◆ **Try it**
Please show all lines of the records that include "round".

Collected data:

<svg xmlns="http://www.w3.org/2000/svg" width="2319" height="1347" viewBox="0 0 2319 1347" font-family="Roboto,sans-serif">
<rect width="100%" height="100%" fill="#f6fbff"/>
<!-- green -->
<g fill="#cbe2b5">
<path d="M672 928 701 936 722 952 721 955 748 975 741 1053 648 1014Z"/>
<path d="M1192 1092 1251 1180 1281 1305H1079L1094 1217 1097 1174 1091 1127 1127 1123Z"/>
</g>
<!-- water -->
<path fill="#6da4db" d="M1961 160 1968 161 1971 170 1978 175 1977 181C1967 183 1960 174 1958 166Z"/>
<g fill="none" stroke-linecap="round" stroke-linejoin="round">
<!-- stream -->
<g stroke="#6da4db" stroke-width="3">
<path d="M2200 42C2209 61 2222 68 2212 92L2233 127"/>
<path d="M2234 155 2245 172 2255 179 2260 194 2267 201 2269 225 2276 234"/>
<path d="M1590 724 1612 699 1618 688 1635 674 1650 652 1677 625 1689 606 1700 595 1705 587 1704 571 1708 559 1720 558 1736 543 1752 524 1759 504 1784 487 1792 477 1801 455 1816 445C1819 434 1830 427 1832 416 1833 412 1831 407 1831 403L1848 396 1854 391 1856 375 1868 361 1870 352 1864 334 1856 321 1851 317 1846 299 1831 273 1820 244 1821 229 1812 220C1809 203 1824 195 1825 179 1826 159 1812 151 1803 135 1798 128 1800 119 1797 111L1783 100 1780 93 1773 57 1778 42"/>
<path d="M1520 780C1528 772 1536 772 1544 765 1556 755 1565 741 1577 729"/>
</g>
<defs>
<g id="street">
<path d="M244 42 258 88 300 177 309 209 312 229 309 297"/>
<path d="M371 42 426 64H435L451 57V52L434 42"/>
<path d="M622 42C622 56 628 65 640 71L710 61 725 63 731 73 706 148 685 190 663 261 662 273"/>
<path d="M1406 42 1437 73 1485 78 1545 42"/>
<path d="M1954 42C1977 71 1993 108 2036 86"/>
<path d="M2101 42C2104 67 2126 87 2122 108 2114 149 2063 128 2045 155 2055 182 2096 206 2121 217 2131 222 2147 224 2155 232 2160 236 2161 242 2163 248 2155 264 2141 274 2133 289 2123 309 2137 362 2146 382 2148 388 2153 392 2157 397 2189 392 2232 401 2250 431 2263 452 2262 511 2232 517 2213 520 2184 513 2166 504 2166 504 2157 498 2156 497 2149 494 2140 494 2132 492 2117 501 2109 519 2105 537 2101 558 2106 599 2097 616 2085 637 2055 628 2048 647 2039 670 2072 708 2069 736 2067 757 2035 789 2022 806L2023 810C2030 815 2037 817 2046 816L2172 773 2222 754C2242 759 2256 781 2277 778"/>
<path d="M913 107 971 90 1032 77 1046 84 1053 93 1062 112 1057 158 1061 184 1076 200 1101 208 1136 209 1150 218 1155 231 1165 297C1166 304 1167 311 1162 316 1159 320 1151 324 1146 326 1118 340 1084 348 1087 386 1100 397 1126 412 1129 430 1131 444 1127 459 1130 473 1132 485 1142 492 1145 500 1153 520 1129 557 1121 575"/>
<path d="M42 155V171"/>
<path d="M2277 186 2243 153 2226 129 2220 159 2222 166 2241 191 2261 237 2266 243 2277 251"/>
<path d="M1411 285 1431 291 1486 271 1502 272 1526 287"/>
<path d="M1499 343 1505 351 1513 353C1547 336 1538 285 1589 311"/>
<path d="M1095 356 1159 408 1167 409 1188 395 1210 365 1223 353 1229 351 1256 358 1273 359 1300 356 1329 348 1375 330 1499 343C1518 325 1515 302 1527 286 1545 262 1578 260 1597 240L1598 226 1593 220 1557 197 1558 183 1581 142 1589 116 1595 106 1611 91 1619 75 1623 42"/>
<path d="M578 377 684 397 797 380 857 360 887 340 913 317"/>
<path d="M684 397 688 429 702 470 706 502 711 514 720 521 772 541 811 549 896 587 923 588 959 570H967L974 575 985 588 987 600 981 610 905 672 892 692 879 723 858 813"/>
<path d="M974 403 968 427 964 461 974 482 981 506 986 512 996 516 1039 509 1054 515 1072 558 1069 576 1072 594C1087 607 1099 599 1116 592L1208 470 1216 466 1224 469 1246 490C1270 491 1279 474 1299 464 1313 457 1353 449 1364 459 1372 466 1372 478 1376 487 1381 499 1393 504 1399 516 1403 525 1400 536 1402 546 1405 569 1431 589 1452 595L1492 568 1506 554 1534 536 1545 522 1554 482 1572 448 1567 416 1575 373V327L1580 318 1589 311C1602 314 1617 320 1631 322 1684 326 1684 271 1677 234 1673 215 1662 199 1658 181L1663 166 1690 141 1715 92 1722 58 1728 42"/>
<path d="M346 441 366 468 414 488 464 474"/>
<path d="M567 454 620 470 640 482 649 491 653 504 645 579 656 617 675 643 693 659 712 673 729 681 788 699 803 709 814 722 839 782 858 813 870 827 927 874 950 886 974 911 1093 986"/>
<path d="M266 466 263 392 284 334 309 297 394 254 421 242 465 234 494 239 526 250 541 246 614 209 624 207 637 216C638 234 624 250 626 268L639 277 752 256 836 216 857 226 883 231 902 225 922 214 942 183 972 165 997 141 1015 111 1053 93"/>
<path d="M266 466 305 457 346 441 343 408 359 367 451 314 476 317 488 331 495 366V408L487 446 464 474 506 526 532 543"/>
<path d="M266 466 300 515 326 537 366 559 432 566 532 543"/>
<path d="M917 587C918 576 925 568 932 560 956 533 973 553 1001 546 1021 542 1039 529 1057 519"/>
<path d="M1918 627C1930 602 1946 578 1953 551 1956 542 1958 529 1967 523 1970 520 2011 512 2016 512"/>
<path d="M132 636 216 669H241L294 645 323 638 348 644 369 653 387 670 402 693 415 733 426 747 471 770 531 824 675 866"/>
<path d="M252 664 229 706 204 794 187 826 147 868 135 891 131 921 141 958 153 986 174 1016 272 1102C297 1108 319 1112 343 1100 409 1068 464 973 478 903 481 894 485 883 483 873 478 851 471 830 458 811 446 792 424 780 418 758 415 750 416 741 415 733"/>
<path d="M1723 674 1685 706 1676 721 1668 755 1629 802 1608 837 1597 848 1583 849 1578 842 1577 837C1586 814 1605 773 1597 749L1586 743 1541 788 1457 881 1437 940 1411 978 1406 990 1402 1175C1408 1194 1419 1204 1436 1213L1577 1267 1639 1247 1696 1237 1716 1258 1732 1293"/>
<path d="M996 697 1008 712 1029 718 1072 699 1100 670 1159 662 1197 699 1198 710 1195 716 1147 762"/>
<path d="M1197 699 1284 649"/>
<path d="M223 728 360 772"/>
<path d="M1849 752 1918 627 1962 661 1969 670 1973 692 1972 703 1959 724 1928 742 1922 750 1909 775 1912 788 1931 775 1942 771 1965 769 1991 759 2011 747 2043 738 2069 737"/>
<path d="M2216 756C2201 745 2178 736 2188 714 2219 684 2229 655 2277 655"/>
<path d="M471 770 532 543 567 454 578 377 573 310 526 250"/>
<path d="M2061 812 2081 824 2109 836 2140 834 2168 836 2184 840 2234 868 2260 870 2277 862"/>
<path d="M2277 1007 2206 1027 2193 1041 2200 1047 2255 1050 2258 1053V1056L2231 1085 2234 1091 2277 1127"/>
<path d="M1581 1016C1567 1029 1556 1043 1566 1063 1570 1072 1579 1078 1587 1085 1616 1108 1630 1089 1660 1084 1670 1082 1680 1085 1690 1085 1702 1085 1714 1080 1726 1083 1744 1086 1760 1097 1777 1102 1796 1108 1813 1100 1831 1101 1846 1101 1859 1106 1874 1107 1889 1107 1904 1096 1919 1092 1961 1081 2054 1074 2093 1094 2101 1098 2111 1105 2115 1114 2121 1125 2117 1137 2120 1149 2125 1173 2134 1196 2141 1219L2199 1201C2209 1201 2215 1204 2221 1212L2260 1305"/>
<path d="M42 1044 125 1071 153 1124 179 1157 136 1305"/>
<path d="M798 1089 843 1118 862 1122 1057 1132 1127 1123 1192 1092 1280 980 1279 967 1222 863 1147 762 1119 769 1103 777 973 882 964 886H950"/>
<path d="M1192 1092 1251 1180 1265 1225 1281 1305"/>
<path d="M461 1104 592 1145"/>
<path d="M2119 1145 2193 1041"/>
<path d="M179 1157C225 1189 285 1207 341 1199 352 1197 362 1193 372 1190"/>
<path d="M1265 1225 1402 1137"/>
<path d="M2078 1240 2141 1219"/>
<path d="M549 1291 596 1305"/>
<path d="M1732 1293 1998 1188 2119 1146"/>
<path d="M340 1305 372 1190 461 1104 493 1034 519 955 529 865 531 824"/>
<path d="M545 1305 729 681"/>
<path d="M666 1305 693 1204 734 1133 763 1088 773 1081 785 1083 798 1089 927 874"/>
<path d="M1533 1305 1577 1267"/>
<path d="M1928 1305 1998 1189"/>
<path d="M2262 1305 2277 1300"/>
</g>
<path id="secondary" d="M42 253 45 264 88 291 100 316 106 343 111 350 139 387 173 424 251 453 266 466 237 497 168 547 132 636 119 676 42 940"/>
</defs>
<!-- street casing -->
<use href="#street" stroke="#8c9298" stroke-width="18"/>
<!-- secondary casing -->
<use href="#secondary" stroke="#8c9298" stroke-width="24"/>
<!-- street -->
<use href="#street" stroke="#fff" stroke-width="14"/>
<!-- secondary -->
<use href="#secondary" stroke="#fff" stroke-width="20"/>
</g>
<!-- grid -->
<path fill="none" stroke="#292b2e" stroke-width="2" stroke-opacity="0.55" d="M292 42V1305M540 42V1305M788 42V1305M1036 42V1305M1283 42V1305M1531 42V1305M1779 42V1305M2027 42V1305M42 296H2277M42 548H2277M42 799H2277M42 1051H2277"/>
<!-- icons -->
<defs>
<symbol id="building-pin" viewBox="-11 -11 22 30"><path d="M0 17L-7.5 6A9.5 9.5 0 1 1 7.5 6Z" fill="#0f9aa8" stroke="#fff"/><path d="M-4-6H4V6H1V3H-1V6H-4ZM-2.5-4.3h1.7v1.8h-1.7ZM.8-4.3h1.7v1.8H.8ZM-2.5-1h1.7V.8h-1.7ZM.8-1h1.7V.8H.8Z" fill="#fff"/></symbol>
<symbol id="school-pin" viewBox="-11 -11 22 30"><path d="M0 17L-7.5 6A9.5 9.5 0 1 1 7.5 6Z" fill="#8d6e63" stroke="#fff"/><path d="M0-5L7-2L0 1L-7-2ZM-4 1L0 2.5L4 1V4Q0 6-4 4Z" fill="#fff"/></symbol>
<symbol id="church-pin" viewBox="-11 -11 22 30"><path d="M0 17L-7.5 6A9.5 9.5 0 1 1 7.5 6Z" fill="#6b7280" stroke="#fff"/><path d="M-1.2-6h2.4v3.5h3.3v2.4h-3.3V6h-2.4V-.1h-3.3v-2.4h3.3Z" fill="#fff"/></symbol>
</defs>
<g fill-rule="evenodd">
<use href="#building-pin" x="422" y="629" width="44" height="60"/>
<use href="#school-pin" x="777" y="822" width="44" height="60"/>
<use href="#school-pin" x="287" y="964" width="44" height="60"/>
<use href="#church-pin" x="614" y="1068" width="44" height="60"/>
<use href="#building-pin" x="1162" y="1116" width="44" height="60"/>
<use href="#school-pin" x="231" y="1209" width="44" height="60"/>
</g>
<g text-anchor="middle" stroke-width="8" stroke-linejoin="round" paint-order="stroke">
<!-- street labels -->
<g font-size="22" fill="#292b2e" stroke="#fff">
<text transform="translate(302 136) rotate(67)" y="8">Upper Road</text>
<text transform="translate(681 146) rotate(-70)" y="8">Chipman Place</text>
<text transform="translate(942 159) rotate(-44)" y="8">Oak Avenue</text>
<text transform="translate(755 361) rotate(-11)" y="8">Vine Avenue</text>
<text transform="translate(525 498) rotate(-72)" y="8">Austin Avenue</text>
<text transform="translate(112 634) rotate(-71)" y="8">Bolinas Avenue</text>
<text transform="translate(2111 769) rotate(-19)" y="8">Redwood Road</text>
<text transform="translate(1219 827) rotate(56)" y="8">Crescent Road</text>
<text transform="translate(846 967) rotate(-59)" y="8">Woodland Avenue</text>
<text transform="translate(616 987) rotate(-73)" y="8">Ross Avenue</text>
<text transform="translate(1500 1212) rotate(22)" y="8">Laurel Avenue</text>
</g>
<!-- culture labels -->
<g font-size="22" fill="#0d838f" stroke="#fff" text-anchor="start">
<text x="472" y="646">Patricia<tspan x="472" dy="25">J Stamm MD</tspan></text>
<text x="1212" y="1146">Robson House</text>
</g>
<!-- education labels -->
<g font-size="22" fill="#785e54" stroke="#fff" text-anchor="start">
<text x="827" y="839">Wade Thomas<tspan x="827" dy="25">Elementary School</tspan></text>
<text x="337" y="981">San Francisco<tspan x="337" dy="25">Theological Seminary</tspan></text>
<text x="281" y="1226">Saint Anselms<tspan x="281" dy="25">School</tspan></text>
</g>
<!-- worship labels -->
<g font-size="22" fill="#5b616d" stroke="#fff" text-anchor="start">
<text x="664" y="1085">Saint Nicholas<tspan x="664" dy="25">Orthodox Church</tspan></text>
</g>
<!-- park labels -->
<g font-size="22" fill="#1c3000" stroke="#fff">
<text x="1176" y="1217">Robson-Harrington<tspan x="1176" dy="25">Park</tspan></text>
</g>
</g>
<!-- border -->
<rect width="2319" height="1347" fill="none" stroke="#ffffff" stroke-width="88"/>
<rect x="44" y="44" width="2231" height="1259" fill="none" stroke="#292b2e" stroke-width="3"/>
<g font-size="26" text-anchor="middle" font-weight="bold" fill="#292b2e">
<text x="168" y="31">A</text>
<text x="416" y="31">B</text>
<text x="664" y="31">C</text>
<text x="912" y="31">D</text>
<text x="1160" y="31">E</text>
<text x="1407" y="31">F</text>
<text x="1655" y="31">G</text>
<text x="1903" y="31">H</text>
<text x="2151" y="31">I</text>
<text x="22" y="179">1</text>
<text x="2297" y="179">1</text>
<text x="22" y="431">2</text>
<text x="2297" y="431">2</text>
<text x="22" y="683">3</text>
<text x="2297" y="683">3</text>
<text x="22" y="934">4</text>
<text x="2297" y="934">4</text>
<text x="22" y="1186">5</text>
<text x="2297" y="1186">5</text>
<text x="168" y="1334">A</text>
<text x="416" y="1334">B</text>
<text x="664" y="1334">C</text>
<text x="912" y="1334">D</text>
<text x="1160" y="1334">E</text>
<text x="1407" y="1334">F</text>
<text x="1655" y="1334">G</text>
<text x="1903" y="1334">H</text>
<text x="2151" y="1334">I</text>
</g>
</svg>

◆ **Written response**
<g fill="none" stroke-linecap="round" stroke-linejoin="round">
<g text-anchor="middle" stroke-width="8" stroke-linejoin="round" paint-order="stroke">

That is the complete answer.